• [Description of the task]: In the entries below, repeat only the lines between those holding "kwast prijs" and "的diy帆船个性摆件。", inclusive. Leave pictures out.
○ ○ ○ ○
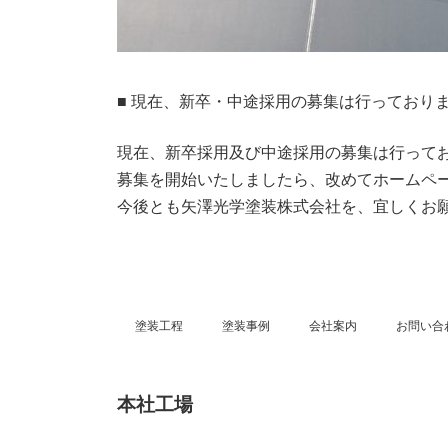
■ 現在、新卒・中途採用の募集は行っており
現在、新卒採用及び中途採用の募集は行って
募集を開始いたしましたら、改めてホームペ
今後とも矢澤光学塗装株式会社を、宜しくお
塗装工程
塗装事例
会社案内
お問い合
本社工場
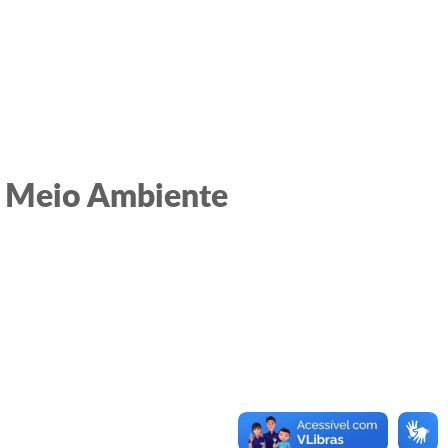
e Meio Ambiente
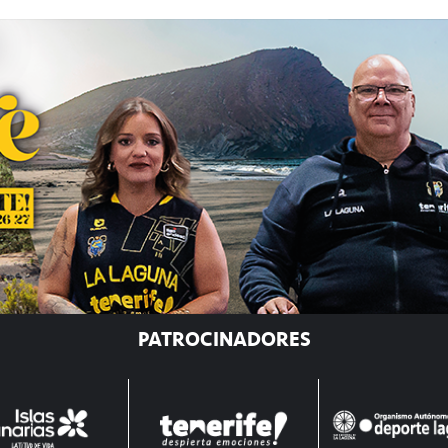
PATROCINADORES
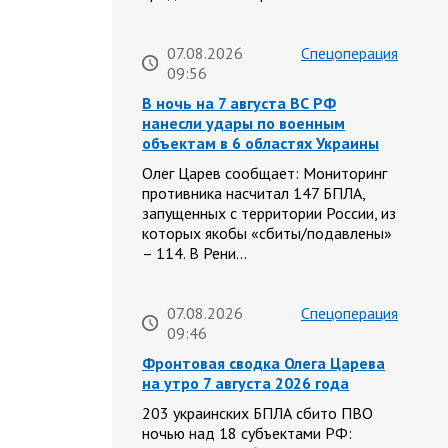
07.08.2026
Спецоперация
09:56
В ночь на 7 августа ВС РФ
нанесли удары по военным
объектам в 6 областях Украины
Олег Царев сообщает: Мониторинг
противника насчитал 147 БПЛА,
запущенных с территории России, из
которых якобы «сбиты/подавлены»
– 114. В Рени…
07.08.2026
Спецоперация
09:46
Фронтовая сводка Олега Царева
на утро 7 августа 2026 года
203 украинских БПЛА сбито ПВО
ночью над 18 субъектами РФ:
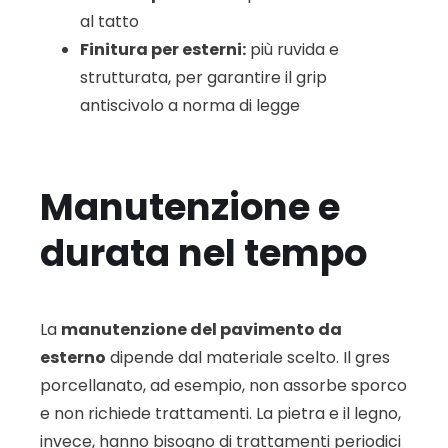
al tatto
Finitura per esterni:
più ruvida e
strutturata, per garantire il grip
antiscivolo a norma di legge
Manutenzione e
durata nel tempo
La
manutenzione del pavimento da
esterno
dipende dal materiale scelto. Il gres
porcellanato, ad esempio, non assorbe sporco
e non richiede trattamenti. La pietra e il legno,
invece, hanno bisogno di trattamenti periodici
○ ○ ○ ○
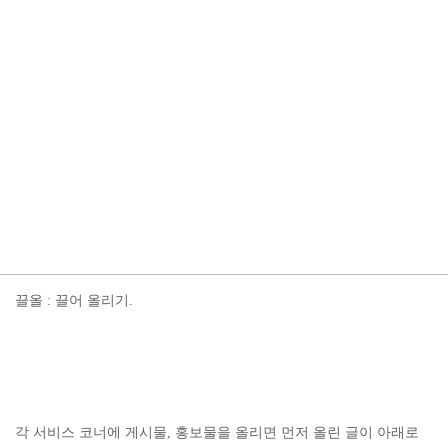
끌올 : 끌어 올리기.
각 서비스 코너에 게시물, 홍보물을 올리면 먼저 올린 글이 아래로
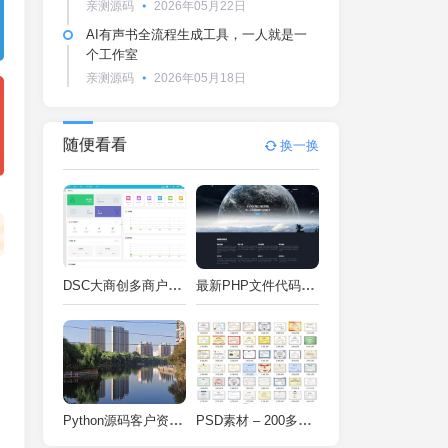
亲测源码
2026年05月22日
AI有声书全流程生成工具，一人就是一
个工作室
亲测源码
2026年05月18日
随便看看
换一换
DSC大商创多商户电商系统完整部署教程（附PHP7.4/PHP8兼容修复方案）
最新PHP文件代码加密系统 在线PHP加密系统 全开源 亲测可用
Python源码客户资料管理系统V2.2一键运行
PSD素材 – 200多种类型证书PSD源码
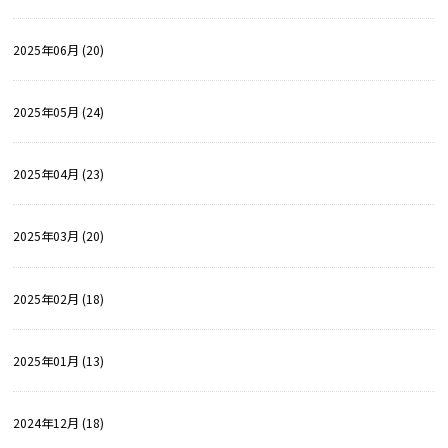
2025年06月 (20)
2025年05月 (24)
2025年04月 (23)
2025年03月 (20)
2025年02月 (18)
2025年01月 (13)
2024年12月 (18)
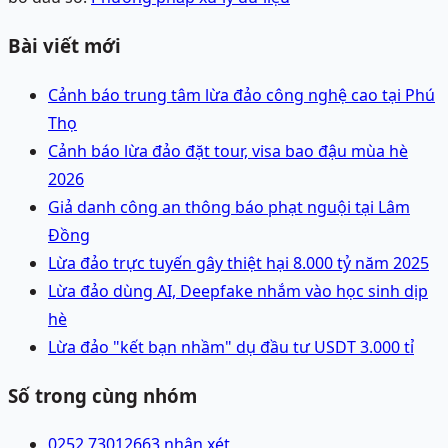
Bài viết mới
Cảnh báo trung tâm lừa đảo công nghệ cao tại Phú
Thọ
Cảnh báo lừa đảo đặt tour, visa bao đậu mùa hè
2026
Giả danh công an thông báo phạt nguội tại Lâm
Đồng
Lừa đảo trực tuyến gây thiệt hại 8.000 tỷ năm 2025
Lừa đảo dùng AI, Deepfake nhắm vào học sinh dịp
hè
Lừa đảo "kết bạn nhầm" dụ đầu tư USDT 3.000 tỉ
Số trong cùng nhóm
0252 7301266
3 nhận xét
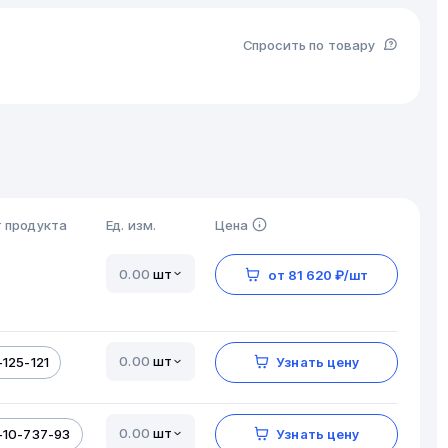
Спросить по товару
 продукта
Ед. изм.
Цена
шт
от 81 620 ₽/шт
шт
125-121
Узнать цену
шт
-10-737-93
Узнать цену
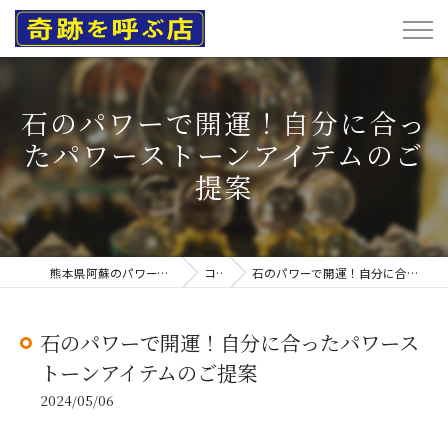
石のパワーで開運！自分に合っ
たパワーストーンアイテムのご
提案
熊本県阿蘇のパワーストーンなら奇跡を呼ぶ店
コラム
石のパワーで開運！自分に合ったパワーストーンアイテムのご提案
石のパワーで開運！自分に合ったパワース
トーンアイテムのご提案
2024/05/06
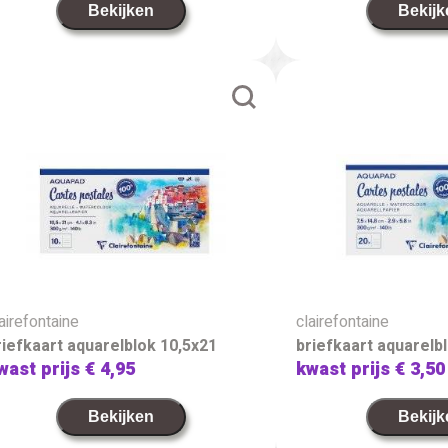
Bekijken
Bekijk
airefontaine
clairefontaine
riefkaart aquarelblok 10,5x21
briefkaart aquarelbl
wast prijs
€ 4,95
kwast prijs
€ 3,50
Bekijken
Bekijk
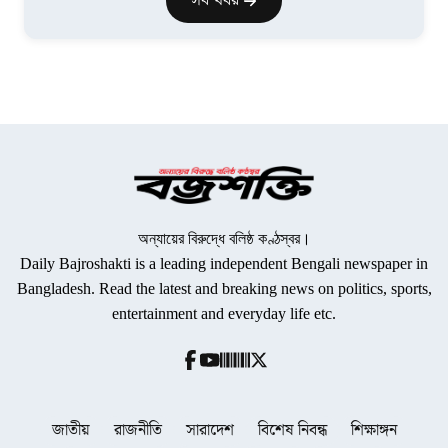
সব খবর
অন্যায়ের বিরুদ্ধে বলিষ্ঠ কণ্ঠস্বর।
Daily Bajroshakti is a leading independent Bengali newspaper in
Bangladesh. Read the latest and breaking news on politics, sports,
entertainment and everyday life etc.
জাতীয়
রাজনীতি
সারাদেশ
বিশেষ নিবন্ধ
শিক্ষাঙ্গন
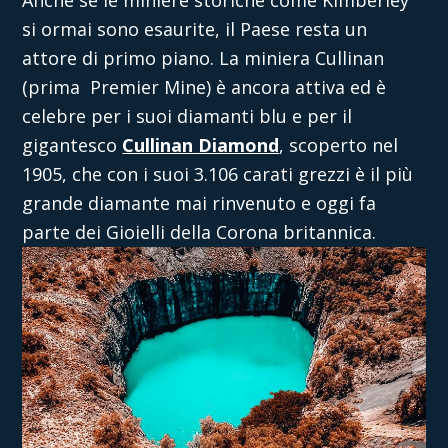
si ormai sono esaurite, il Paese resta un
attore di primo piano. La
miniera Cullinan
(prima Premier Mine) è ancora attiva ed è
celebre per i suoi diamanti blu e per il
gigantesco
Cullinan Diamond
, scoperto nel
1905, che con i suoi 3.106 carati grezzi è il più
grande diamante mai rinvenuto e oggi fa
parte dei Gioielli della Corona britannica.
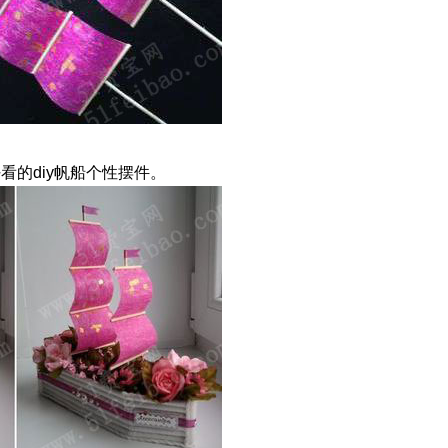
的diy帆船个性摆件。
○ ○ ○ ○
• [Response to this exercise]:
kwast prijs
€ 3,50
Bekijken
Bekijk
সব খবর
অন্যায়ের বিরুদ্ধে বলিষ্ঠ কণ্ঠস্বর।
Daily Bajroshakti is a leading independent Bengali newspaper in
Bangladesh. Read the latest and breaking news on politics, sports,
entertainment and everyday life etc.
জাতীয়
রাজনীতি
সারাদেশ
বিশেষ নিবন্ধ
শিক্ষাঙ্গন
si ormai sono esaurite, il Paese resta un
attore di primo piano. La
miniera Cullinan
(prima Premier Mine) è ancora attiva ed è
celebre per i suoi diamanti blu e per il
gigantesco
Cullinan Diamond
, scoperto nel
1905, che con i suoi 3.106 carati grezzi è il più
grande diamante mai rinvenuto e oggi fa
parte dei Gioielli della Corona britannica.
的diy帆船个性摆件。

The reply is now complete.